Si vous avez passé votre enfance à la campagne ou si, comme moi, vous alliez en vacances dans un petit village, vous avez forcément connu ces marchands qui klaxonnaient depuis leurs camions pour signaler leur arrivée et vendre du pain, de la viande, du poisson ou tout autres denrées. Il y en avait même qui vendaient des vêtements et du linge de maison.

Les magasins mobiles, c'était l'idéal pour ceux qui étaient éloignés de tout. Moi j'habitais en ville mais pendant toutes les vacances scolaires, j'allais chez mes grands-parents, à 25 kms de la ville.
Dans le petit village, il y avait une épicerie et une boulangerie mais rien d'autre. Alors le boucher qui passait deux fois par semaine avec son camion était le bienvenu, il apportait des provisions et aussi un peu d'animation dans les rues. Au fil du temps, il était devenu un familier de la maison, il y rentrait parfois pour apporter la marchandise et il avait même fini par tutoyer ma grand-mère.
Je me souviens très bien de son double coup de klaxon si particulier en fin de matinée. On était content de le revoir, ça rythmait nos journées. On discutait quelques minutes avec lui et on achetait son excellente viande. Je le revois encore avec son immense tablier blanc qui lui couvrait les jambes et une seule épaule, et son petit crayon derrière l'oreille.
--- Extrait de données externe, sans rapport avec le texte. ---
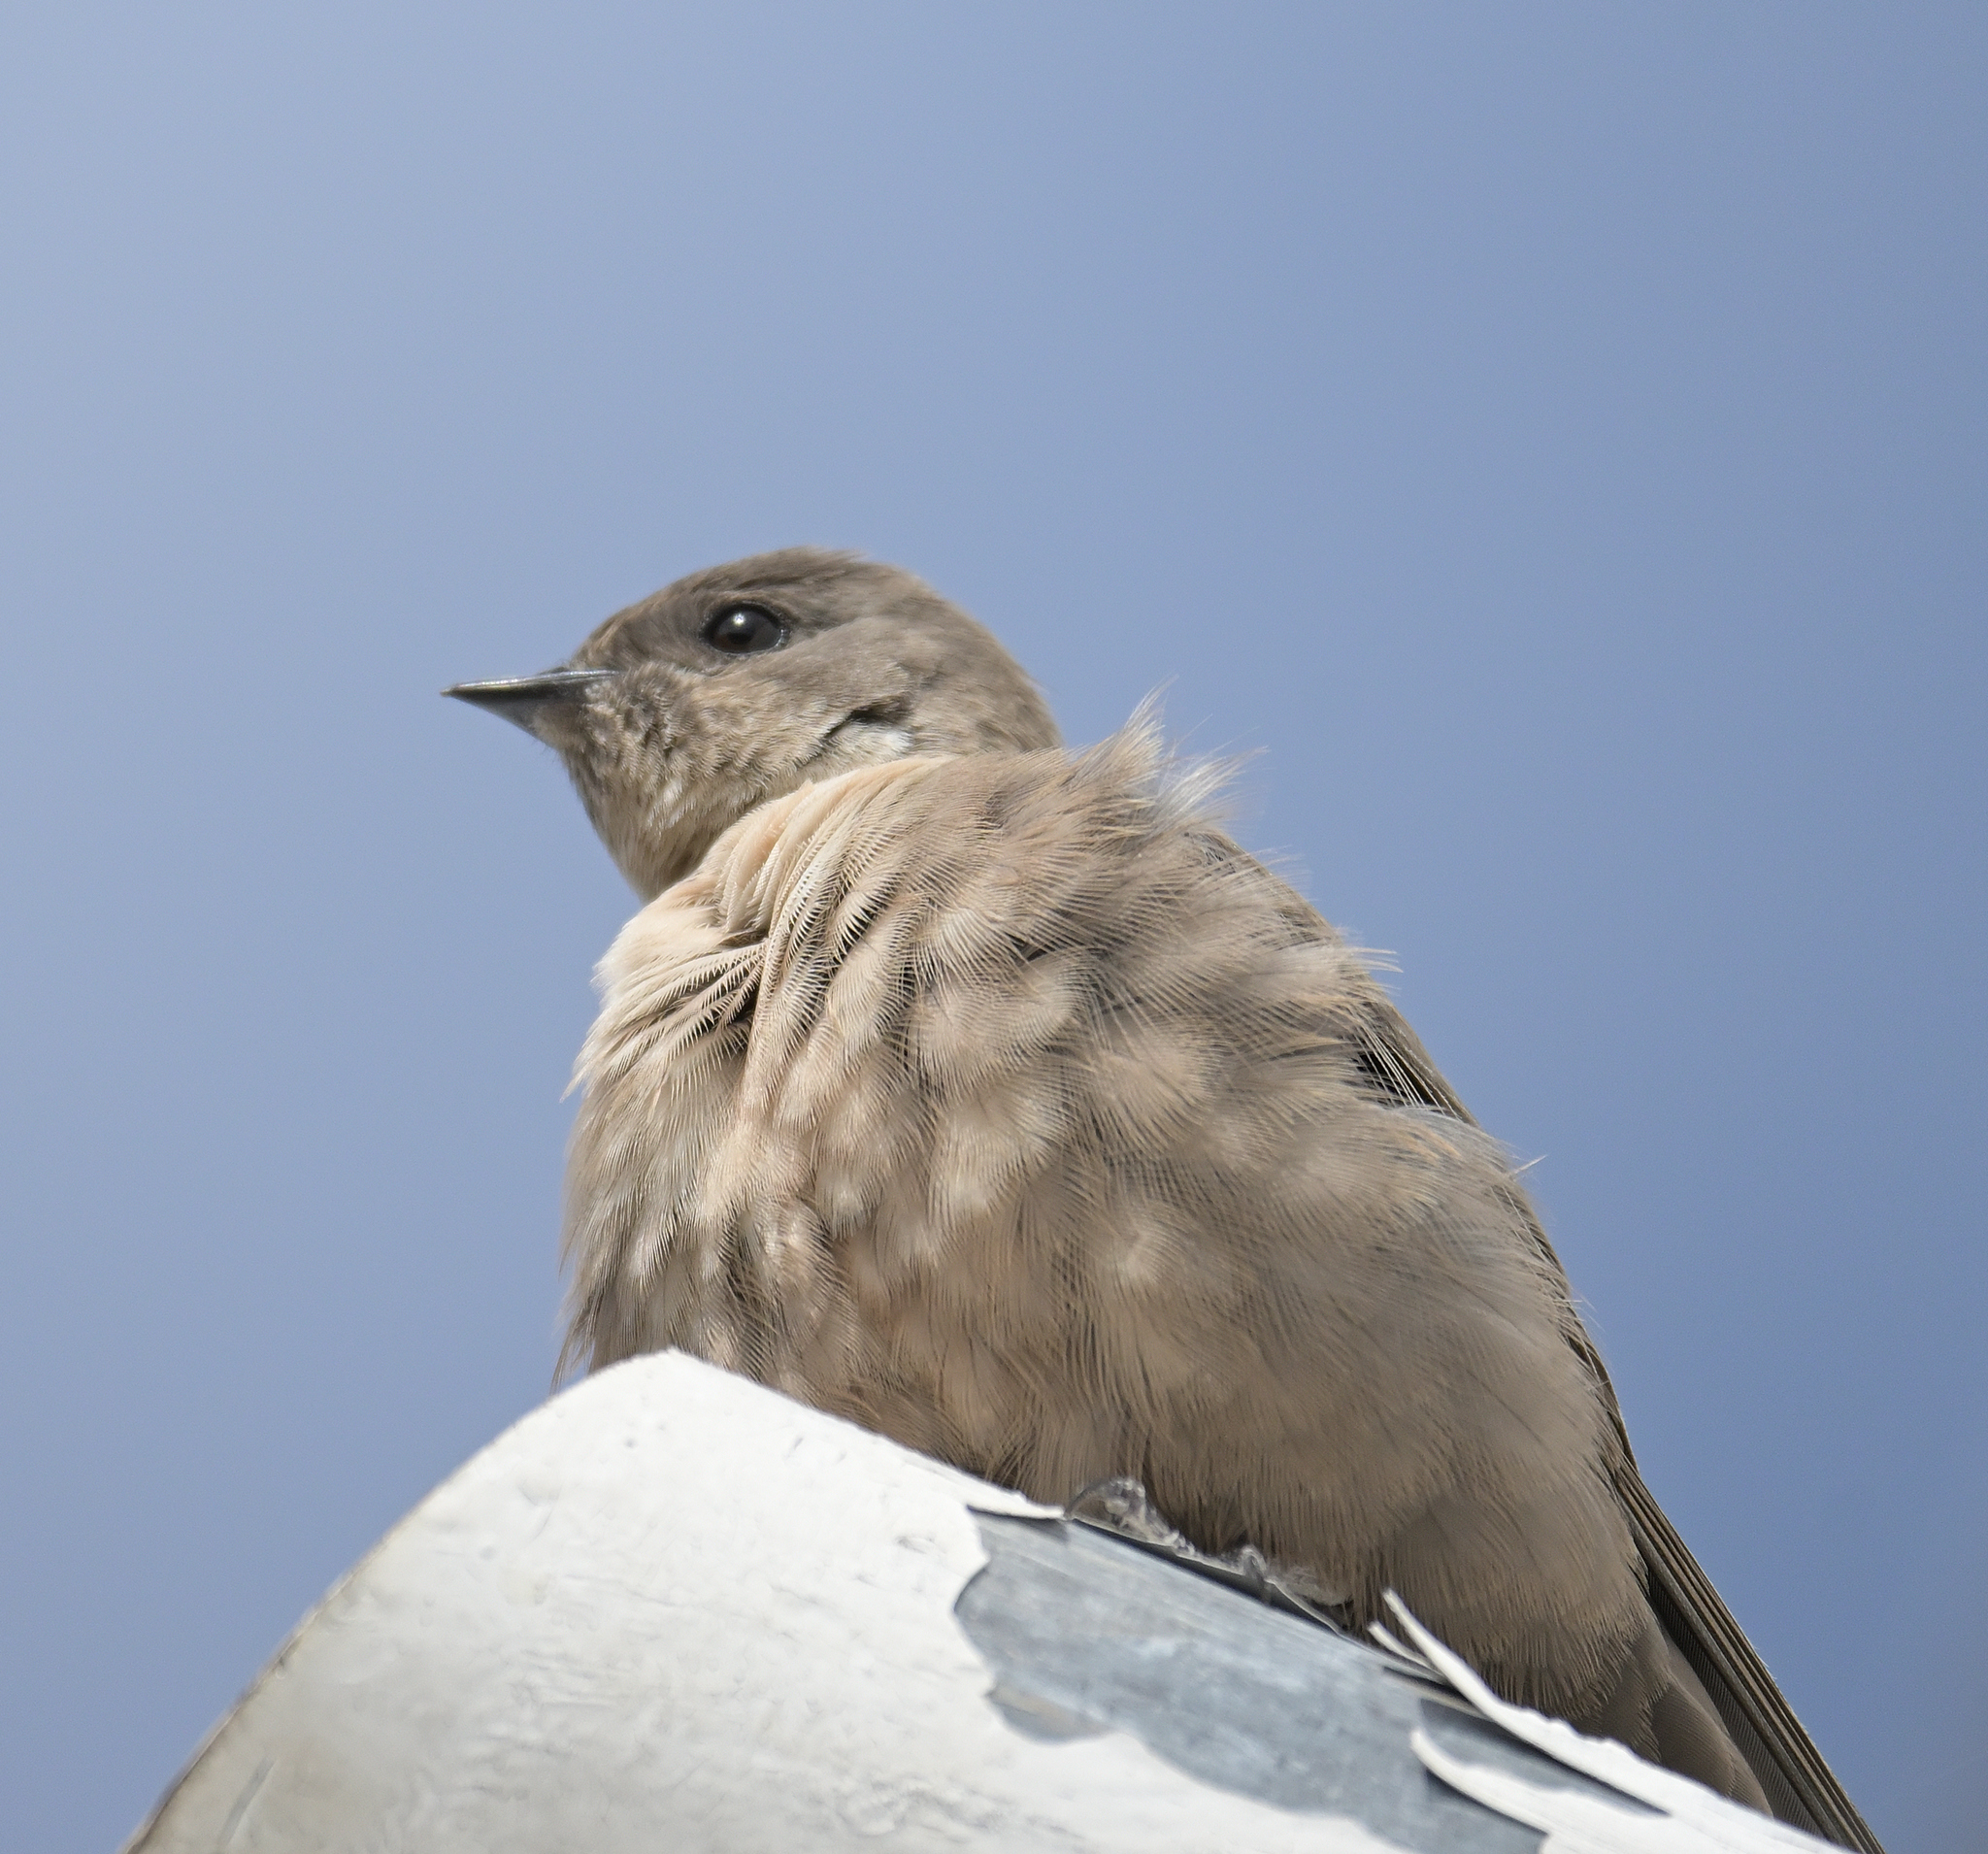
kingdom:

Tous ces petits commerçants ont contribué (et contribuent encore aujourd'hui) à la vie de nos villages. C'était particulièrement le cas dans les années 60-70, à une période où la désertification rurale s'accentuait de plus en plus.
Pour information, entre 1966 et 1998, 140 000 commerces alimentaires ont disparu en France. Au profit des supérettes et des grandes surfaces bien entendu.

Pour les commerçants, se lancer sur les routes et faire des tournées en s'arrêtant dans tous les petits hameaux, c'était une manière de partir à la conquête de nouveaux clients et de permettre à leurs commerces de survivre car la plupart de ces commerçants avait des magasins basés dans une petite ville des alentours. C'était souvent leurs conjoints qui les tenaient.
Dans le petit village de mes grands-parents, l'épicier faisait des tournées pendant que sa femme restait à la boutique. J'avais 8-9 ans, j'étais copine avec leur fille et j'assistais régulièrement au remplissage du camion avant le départ. J'aurais aussi aimé partir en tournée et jouer à la marchande !
"Et avec ça ma p'tite dame, qu'est-ce que je vous sers ?".

Camions et fourgonnettes
Chez Renault, il y a eu les camions 1000 kg et 1400 kg qui étaient surnommés "Voltigeur" et "Goélette" (produits de 1947 à 1965). Il y a eu également l'Estafette (de 1959 à 1980).
Ci-dessous des Renault 1000 kg itinérants dans les années 50-60.



La 4L et la 4L fourgonnette de Renault servaient surtout aux boulangers.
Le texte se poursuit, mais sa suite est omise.